Devonté Graham grimaced, putting his hands on his knees a few steps behind the free-throw line.
The guard had just been hit below the waist on a foul in Kansas' 83-67 victory over Kansas State, and in this moment late in the second half, he needed an extra few seconds to recover.
"Devonté, you need one?" coach Bill Self yelled from the bench, asking if he wanted to come out.
Graham looked over and shook his head no. Then stepped up and hit both free throws.
The scene shouldn't be a surprise. The foundation for Self's success at KU has been his players valuing toughness, so even if the coach offered Graham a break, he fully expected his leader to decline.
And so Graham grinded through again. He played 38 minutes Friday after going 39 Thursday. And that's after he played 40 minutes in 12 of KU's previous 14 games.
"It is what it is," Graham said of his workload. "We've got to go back and get this rest, recover."
The next 24 hours will be important in that regard. After Thursday's win over Oklahoma State, Graham received an extensive message. He put on Normatecs — the equivalent of leg sleeves — that use compressed air to enhance blood flow to help recovery.
On Friday, he planned on an ice bath, and also drinking plenty of fluids.
"It's championship day," Graham said, "so you can't get tired on championship day."
I understand where Graham's coming from, yet couldn't help but think of the other side of this when it comes to what's most important for KU moving forward.
Graham is an outlier for KU when it comes to playing time. Self has never pushed one of his guys this hard minutes-wise, and he's also never had someone more valuable to a roster than Graham has been this year.

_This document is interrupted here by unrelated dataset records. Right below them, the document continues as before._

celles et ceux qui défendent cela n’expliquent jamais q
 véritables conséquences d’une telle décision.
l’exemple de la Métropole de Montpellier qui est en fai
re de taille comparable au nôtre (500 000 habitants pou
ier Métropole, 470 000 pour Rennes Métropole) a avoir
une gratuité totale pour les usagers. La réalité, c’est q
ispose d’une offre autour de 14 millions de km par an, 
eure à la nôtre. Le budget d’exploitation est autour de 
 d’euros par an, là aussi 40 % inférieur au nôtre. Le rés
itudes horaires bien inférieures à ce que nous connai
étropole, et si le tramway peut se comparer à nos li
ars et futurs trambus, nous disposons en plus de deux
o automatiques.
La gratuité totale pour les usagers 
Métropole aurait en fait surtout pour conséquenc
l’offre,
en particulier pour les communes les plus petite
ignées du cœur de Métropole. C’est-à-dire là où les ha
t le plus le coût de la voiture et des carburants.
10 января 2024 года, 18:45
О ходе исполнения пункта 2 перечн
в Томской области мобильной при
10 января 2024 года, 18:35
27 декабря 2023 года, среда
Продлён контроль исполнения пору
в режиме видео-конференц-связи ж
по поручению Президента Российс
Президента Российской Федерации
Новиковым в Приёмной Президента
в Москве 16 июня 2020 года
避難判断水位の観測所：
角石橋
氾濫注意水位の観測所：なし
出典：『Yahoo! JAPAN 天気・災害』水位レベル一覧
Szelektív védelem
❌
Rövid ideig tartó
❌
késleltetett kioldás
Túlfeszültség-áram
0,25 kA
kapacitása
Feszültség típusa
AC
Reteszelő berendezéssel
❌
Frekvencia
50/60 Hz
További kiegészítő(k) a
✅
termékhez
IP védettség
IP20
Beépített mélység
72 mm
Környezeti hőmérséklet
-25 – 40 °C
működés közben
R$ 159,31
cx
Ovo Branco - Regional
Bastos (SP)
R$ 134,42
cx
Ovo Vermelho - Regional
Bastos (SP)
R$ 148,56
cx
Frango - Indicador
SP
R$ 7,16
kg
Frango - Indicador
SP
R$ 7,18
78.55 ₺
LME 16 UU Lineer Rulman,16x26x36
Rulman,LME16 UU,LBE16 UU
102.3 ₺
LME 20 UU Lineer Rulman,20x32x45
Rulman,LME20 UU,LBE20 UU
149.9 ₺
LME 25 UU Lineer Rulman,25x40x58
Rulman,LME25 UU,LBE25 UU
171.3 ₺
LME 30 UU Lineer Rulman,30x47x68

So while a trophy is on the line Saturday, it's probably not worth as much as it seems — especially if we look at the whole situation with proper perspective.
Do you remember who won last year's Big 12 Tournament championship? I had to Google to find the answer was Iowa State, which further illustrates how little this weekend means for the big picture. And you can bet that accomplishment didn't mean much to Cyclones fans the next week when their team was knocked out by Purdue in the Round of 32.
There's also this: I don't think KU's seed line will change regardless of Saturday's result. The Jayhawks' strong résumé, along with Xavier's loss Friday, means they should be a near-lock for a 1 seed based on what we know about the selection process.
It all made me wonder: How would NBA teams handle a similar situation if they were in KU's position?
Over the last few weeks, I called some NBA contacts to get their opinions on how teams at the next level might handle a conference tournament-type situation if only a minor change in seeding was on the line.
There was no consensus — and obviously, it's difficult for the NBA and NCAA to relate here. The NBA collective bargaining agreement forbids scheduling of back-to-back-to-back games for player safety, which is the exact scenario that KU will face Saturday.
The general consensus was this: Many NBA playoff teams focus on not overtaxing their starters in the regular season. Whether it's minutes limits or days off, there's often measures taken early to try to avoid issues later. Also, as a whole, NBA coaches have trended more and more toward resting players in the week right before the playoffs with hopes of improved play at the most important time.
Having said that, many college coaches might not share this similar type of thinking because of the difference in schedules. A back-to-back-to-back might not be ideal for KU this week, but afterward, the Jayhawks will have four days off before their likely NCAA Tournament opener in Wichita. That's a longer layoff than any NBA team is likely to have.
Which all brings us to the final question: Should Self, with Graham specifically, do anything different for Saturday's game knowing what's more important in the weeks ahead? Even if that's something as minor as sitting Graham a few extra minutes?
We already know the answer because Self has been consistent with how he's handled these situations in the past, but he still reiterated his thoughts when asked if Saturday's game was "not that big of a deal" for KU because it had already won the Big 12 regular-season title.
"If you play, you might as well win," Self said. "That's how everybody looks at it."
Self is not alone. Going all-out is how almost every NCAA coach handles championship week, though I wonder if that will change over time.
Perhaps in a decade or two, college coaches will have different perspectives. This could come with additional scientific studies or maybe even more examples of NBA coaches sitting their stars.
We aren't in that moment yet. And so Graham answered my weird question in the locker room exactly as you'd expect.
The NBA doesn't allow its guys to play in back-to-back-to-back games, I told Graham. Knowing that, and how the league values rest, would you ever consider wanting to sit out a few extra minutes Saturday?
Graham scrunched his face.
"No chance," he said. "The championship game tomorrow is most important, and then I've got a week to rest."
The guard paused for a second, then continued with his response.
I only realized later it was basically the same message he'd given Self about a half-hour earlier.
"This ain't the NBA," he said with a laugh. "We ain't resting."